Country A's User B uploads Content C that User D in Country E find's
objectionable, or in Country E is illegal to view or possess, while in Country
A is perfectly legal.

How do you enforce that? Labels or tags aren't the answer, because Content C
could be labeled/tagged as X,Y,Z where X,Y,Z are orthogonal to the content,
and bear no relation to it.

Do you allow it to be viewed by User D, and if it isn't legal, then put that
on User D to be responsible to...what? Unview it?

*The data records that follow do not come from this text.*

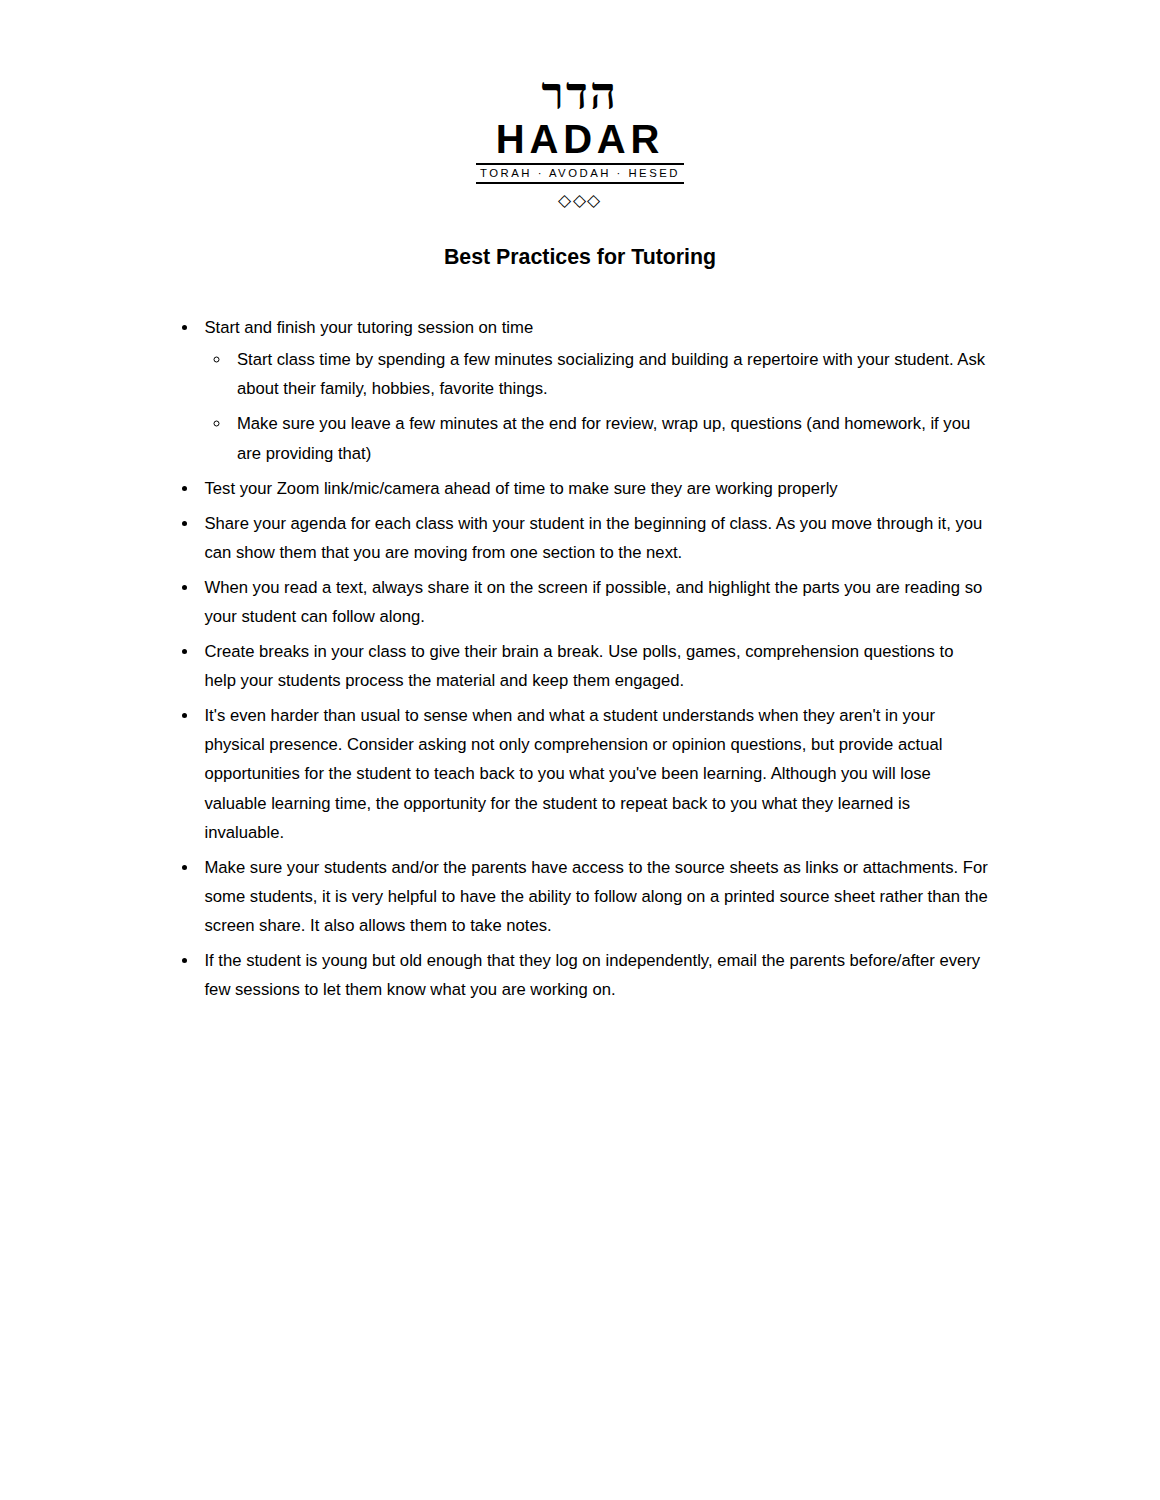הדר
HADAR
TORAH · AVODAH · HESED
◇◇◇
Best Practices for Tutoring
Start and finish your tutoring session on time
Start class time by spending a few minutes socializing and building a repertoire with your student. Ask about their family, hobbies, favorite things.
Make sure you leave a few minutes at the end for review, wrap up, questions (and homework, if you are providing that)
Test your Zoom link/mic/camera ahead of time to make sure they are working properly
Share your agenda for each class with your student in the beginning of class. As you move through it, you can show them that you are moving from one section to the next.
When you read a text, always share it on the screen if possible, and highlight the parts you are reading so your student can follow along.
Create breaks in your class to give their brain a break. Use polls, games, comprehension questions to help your students process the material and keep them engaged.
It's even harder than usual to sense when and what a student understands when they aren't in your physical presence. Consider asking not only comprehension or opinion questions, but provide actual opportunities for the student to teach back to you what you've been learning. Although you will lose valuable learning time, the opportunity for the student to repeat back to you what they learned is invaluable.
Make sure your students and/or the parents have access to the source sheets as links or attachments. For some students, it is very helpful to have the ability to follow along on a printed source sheet rather than the screen share. It also allows them to take notes.
If the student is young but old enough that they log on independently, email the parents before/after every few sessions to let them know what you are working on.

More than a few of these problems are all because we humans have decided
without consensus or agreement that some information is "bad" while other
information is "good", and even that "good" information is only viewable by
certain people of that group who meet a certain age requirement.

All of it is very arbitrary, and at odds with itself on the world stage.

This issue won't be solved easily, if at all. Instead, we'll likely just
continue to make more convoluted laws that can't be followed and/or all
descend into totalitarian walled garden states isolated from each other while
atrocities continue behind those walls, telling each other within that "we're
the free and prosperous ones; those over there are not".

Why does this narrative seem so damn familiar...?

------
pergadad
Very interesting article. Essentially: there is a legitimate need for such
content, namely to hold the perpetrators accountable. So the question might
be: how can this content still be accessed later by e.g.
researchers/prosecutors/...? On the other hand that then opens the door for a
dictator (we seem to have plenty of them nowadays) to ask for deletion of
content and then use the stored materials still to identify e.g. regime
critics. Really difficult issue.

------
iscrewyou
I just wish it was easy to turn their algorithms off. All these companies were
good before those algorithms started. Like feed for Facebook & Twitter,
recommendations for YouTube.

That would solve a lot of problems. It would make sure people aren’t exposed
to things unwillingly and these companies won’t be on the hook for it but it
will also make sure things aren’t getting reported and taken down as much as
they should (for law enforcement tracking purposes).

------
happytreefrens
These tech companies decide, often in unison, to deplatform people, types of
legal content, or political views. There is clearly coordination among news
outlets, social media companies, and tech companies (everything from payment
processors to web hosting).

Who is doing this coordination? To what end?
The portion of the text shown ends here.